Rugby Australia has inserted a protective clause into the tender documents for its broadcast rights to ensure all bidders make a serious play or risk losing out in the early stages of the process.
According to people familiar with the documents, the provision has been included to allow for a fair competitive process and to ensure bidders lodge genuine bids for the rights, which include NSW and Queensland club rugby, the Super Rugby and Wallabies matches.
If one offer is a substantial percentage higher than another, that bidder can eliminate rivals by winning the process and avoiding further weeks of negotiations.
The protection will ensure all bidders are working on a level playing field.Credit:AAP
Sources close to Rugby Australia negotiations have said the clause has been inserted into all documents and applies to any company that bids for the full rights. The arrangement is not uncommon in sports, with the English Premier League including a similar structure in its negotiation process to incentivise bidders and create a more competitive process.
The inclusion of the provision comes after Optus lost The Rugby World Cup negotiations to Fox Sports, which merged with Foxtel, in 2018. Optus went hard at the rights to the Rugby World Cup when they went to market and was told it had them after outbidding Fox Sports, however World Rugby changed it mind at the last minute. Optus said it did not comment on speculation. Rugby Australia declined to comment.
Foxtel sources have said the company still has not signed the non-disclosure agreement and therefore does not have the tender documents. But Foxtel does not need to sign an NDA to lodge a bid for the rights and any bid could be considered by Rugby Australia if it is put forward. Those close to discussions said Optus and Network Ten have both signed NDAs, which led to the official tender process commencing last week. Amazon and RugbyPass and other commercial broadcasters were also sent the documents.

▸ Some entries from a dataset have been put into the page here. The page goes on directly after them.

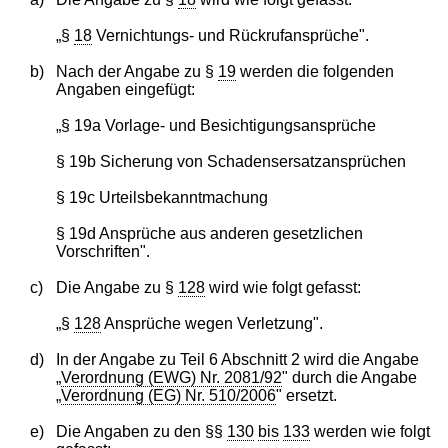
„§
18
Vernichtungs- und Rückrufansprüche".
b)
Nach der Angabe zu §
19
werden die folgenden
Angaben eingefügt:
„§ 19a Vorlage- und Besichtigungsansprüche
§ 19b Sicherung von Schadensersatzansprüchen
§ 19c Urteilsbekanntmachung
§ 19d Ansprüche aus anderen gesetzlichen
Vorschriften".
c)
Die Angabe zu §
128
wird wie folgt gefasst:
„§
128
Ansprüche wegen Verletzung".
d)
In der Angabe zu Teil 6 Abschnitt 2 wird die Angabe
„
Verordnung (EWG) Nr. 2081/92
" durch die Angabe
„
Verordnung (EG) Nr. 510/2006
" ersetzt.
e)
Die Angaben zu den §§
130
bis
133
werden wie folgt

The new deal will include more than 400 games, including NSW and Queensland club rugby rights, the Super Rugby provincial competition, Wallabies Tests and the British and Irish Lions tour. The tender will include a blind bidding process and is expected to take up to six weeks. Rugby Australia is hoping to have the rights deal locked in before the annual general meeting on March 31.
Rugby Australia's tender in is the first open-market process for SANZAAR's home union games in 25 years. The tender process follows a tumultuous few months for the organisation, which has involved in a public stoush with incumbent broadcaster Foxtel, majority owned by News Corp.
News Corp mastheads have slammed Rugby Australia and chief executive Raelene Castle after the organisation hiked the price. Foxtel threatened to walk from negotiations, a move would end a relationship spanning more than two decades. However Rugby Australia still invited Foxtel to be part of its multi-million dollar tender process, issuing the organisation an NDA alongside streaming services, telcocommunications providers and broadcasters.
Optus is considered a serious contender for the rights with outgoing chief executive Allan Lew confirming the company’s interest in the sport two weeks ago. The telco has more than 800,000 active users for its streaming service, which is centred on the English Premier League and European soccer. However Optus sources have said the company is wary of not overpaying for the sport.
"We've got significant traction with soccer fans," Mr Lew said at the time. "Whether we take on other rights beyond just soccer is something that we will evaluate and it's certainly something [incoming chief executive Kelly Bayer Rosmarin] will look at."